Хогарт | страница 33



Рич не был единственным во Флите мучеником, но он оставался одним из немногих, кто сохранил способность логически мыслить и обвинять. Этот больной, опустившийся человек говорил с членами комиссии их языком; он стал главным прокурором в деле Бембриджа, сумел найти нужные слова и необходимые доказательства. И многим, кому пришлось присутствовать на этих заседаниях, на всю жизнь запомнилось, как человек, похожий на призрак, почти безумный, протягивает трясущуюся руку ж Бембриджу и произносит слова, которым нельзя поверить, настолько они неправдоподобны, и которые все же правда, поскольку даже обвиняемый не решается их опровергнуть. И не менее тяжело было смотреть на Бембриджа, еще не смирившегося с крахом своей карьеры, еще не понявшего до конца, что надеяться уже не на что. И уж, конечно, не понимавшего (как не понимали и самые мудрые деятели комиссии Оглторпа), что он лишь жалкая персонификация громадного социального зла, чьи истоки не были понятны ни ему самому, ни его жертвам, ни его судьям, ни бурлящей за стенами Флита толпе, готовой растерзать его, Бембриджа, на куски.

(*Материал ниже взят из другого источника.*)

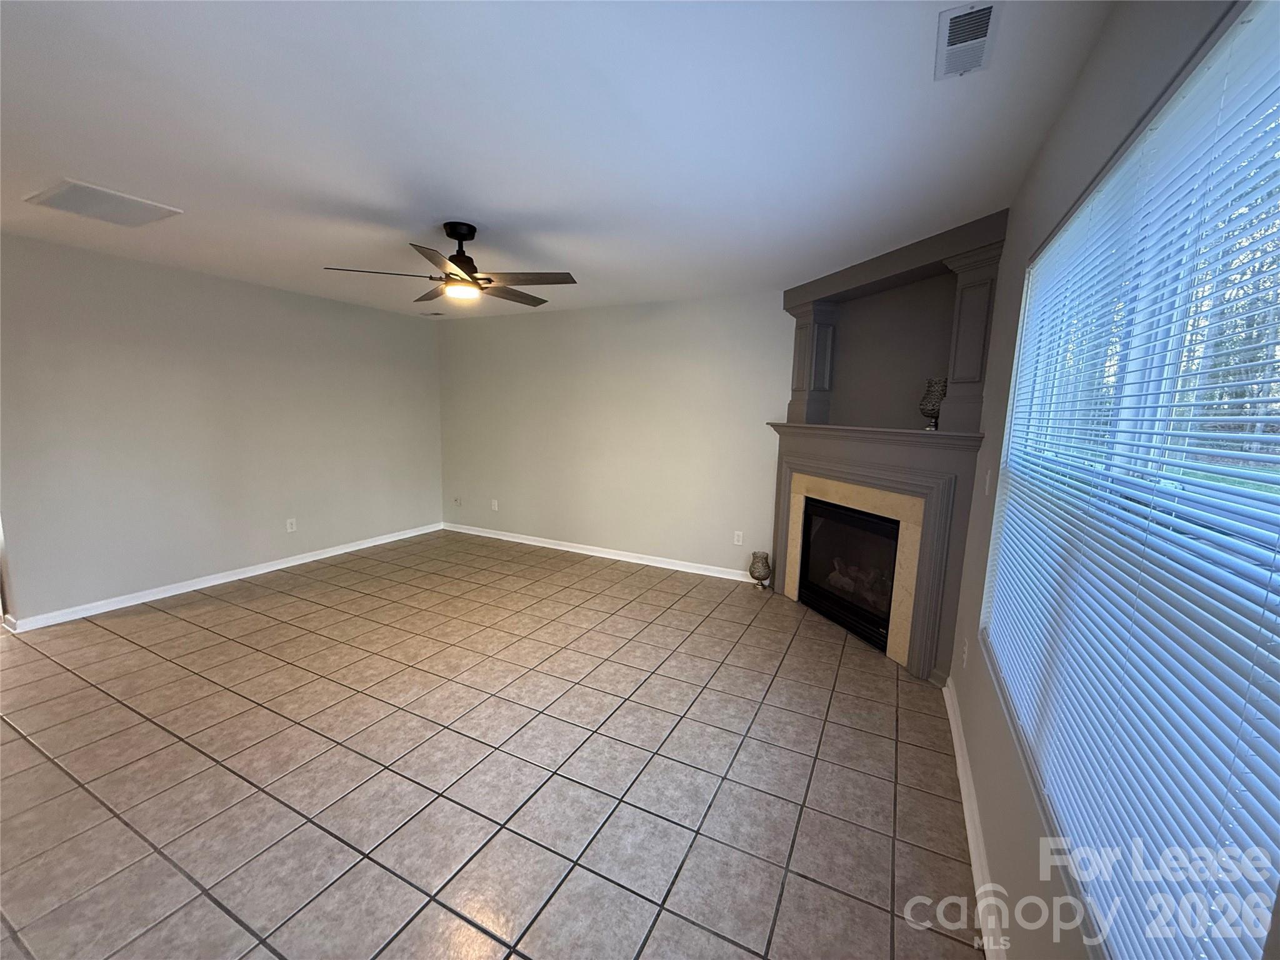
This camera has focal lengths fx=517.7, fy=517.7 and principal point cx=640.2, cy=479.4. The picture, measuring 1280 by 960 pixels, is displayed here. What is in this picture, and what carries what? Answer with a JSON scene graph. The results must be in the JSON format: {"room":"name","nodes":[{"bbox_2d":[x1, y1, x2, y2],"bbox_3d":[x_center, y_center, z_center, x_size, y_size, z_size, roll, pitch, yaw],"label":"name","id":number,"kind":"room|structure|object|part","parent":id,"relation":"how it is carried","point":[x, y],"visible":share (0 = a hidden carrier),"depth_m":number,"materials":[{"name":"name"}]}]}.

И все же в те глухие времена искоренение даже частицы зла — разоблачение Бембриджа — было святым делом.

На этот раз сочинять ничего не пришлось: пьеса была — осталось лишь сыграть ее на холсте.

«ДОПРОС БЕМБРИДЖА»

Постоянные сравнения хогартовских картин с театром принадлежат самому художнику, и биографу поневоле приходится к ним возвращаться, считаясь со вкусами героя повествования.

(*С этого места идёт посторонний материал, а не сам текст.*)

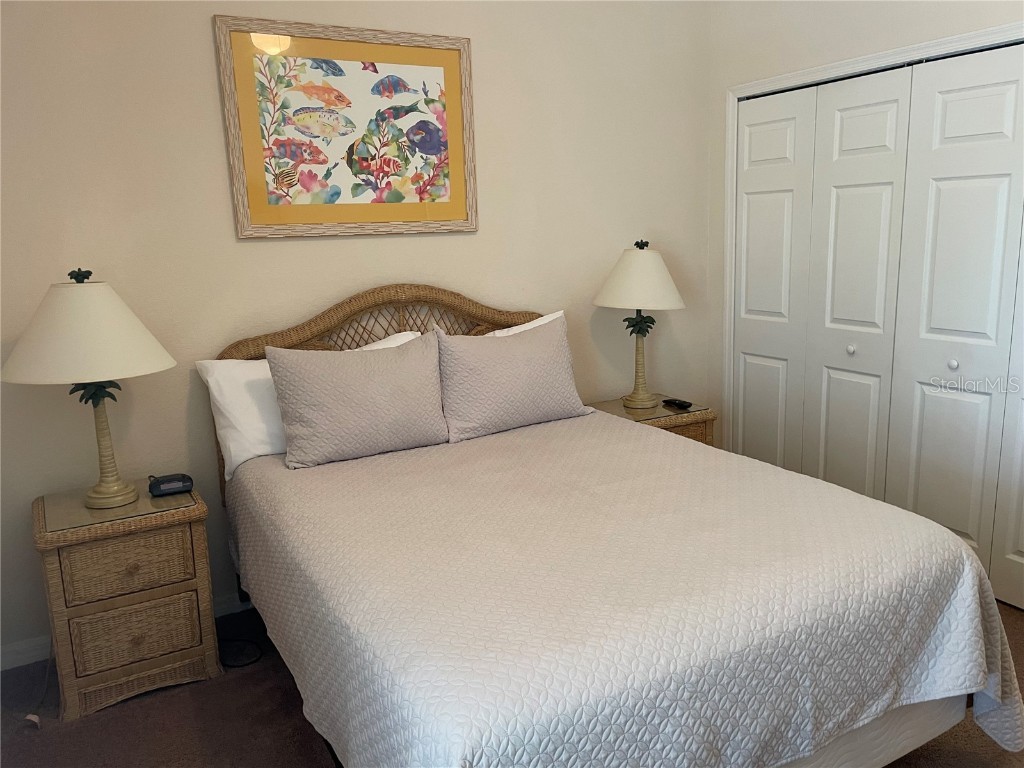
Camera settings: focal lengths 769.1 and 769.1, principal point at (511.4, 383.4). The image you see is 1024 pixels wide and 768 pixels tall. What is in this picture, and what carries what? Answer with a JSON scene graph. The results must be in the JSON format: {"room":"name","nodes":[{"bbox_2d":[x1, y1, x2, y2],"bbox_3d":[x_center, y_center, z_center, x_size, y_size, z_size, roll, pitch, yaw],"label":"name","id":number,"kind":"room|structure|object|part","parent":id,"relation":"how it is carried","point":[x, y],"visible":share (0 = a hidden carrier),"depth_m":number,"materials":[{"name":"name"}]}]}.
{"room":"bedroom","nodes":[
{"label":"bedroom","id":0,"kind":"room"},
{"bbox_2d":[0,0,711,660],"bbox_3d":[-0.585,-0.541,3.202,3.821,2.775,0.127,-8,13,-29],"label":"back wall","id":1,"kind":"structure","parent":0,"point":[202,41],"depth_m":2.92,"materials":[{"name":"beige paint"}]},
{"bbox_2d":[0,591,252,670],"bbox_3d":[-0.513,0.786,3.402,3.754,0.086,0.015,-8,13,-29],"label":"baseboard","id":2,"kind":"structure","parent":1,"relation":"attached to","point":[24,646],"depth_m":2.76,"materials":[{"name":"white paint"}]},
{"bbox_2d":[213,16,477,238],"bbox_3d":[-0.596,-0.976,3.008,0.982,0.775,0.031,-8,13,-29],"label":"framed picture","id":3,"kind":"object","parent":1,"relation":"attached to","point":[367,57],"visible":0.99,"depth_m":2.98},
{"bbox_2d":[0,598,1023,767],"bbox_3d":[0.452,1.142,1.962,4.355,0.099,3.827,-8,13,-29],"label":"floor","id":4,"kind":"structure","parent":0,"point":[314,758],"depth_m":2.36,"materials":[{"name":"brown carpet"}]},
{"bbox_2d":[23,643,53,725],"bbox_3d":[-1.555,0.879,2.532,0.094,0.330,0.281,-1,12,2],"label":"power cord","id":5,"kind":"object","parent":4,"relation":"on","point":[37,721],"visible":0.55,"depth_m":2.50,"materials":[{"name":"white plastic"}]},
{"bbox_2d":[34,479,221,721],"bbox_3d":[-1.298,0.699,2.628,0.499,0.623,0.452,-8,13,-29],"label":"nightstand","id":6,"kind":"object","parent":4,"relation":"on","point":[51,562],"visible":0.95,"depth_m":2.45,"materials":[{"name":"brown wicker"}]},
{"bbox_2d":[1,268,175,506],"bbox_3d":[-1.350,0.013,2.487,0.499,0.758,0.500,-8,13,-29],"label":"table lamp","id":7,"kind":"object","parent":6,"relation":"on","point":[113,485],"visible":0.99,"depth_m":2.34,"materials":[{"name":"ceramic"}]},
{"bbox_3d":[-1.352,-0.166,2.433,0.551,0.296,0.544,-8,13,-29],"label":"lamp shade","id":8,"kind":"part","parent":7,"relation":"part of","materials":[{"name":"beige fabric"}]},
{"bbox_3d":[-1.343,0.013,2.502,0.172,0.120,0.153,6,14,33],"label":"leaves","id":9,"kind":"part","parent":7,"relation":"part of","materials":[{"name":"green"}]},
{"bbox_3d":[-1.341,0.164,2.528,0.169,0.430,0.174,3,12,21],"label":"lamp base","id":10,"kind":"part","parent":7,"relation":"part of","materials":[{"name":"beige"}]},
{"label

«Я старался разрабатывать свои сюжеты, как драматург. Моя картина была для меня сценой, мужчины и женщины — моими актерами, которые с помощью определенных жестов и поз разыгрывают пантомиму» — так писал Хогарт много лет спустя о первых своих живописных опытах, к которым относится и «Допрос Бембриджа», называемый также «Комиссия парламента во Флитской тюрьме».

Начиная этот эскиз, Хогарт едва ли думал, что совершает определенный исторический акт, определенный переворот в понятиях об искусстве, о задачах и возможностях живописи. Ведь только начиналась вторая четверть XVIII века. И нигде еще кисть живописца яе касалась сегодняшних социальных трагедий во всей их будничной жути. Искусство не говорило прямо, оно объяснялось намеками и запутанными аллегориями, а обращаясь к быту, легко скатывалось к занимательному анекдоту. Нет, не было в просвещенной Европе живописца, кто писал бы сегодняшнее, не отвлеченное, не вознесенное на котурны зло. Во Франции блистали Патер и Ланкре — эпигоны Ватто, легкомысленно растрачивая мудрое наследие мастера на галантные изображения изысканных пустяков. Великолепный Тьеполо писал огромные мифологические холсты, уже завоевывая славу первого живописца Италии, в Вене вызывали восхищение плафоны Даниэля Грана. Много было тогда великих имен и прекрасных картин, но того, что делал Хогарт, не пытался еще делать никто. И даже почтенный сэр Джеймс Торнхилл смотрел на работу ученика с некоторым недоумением.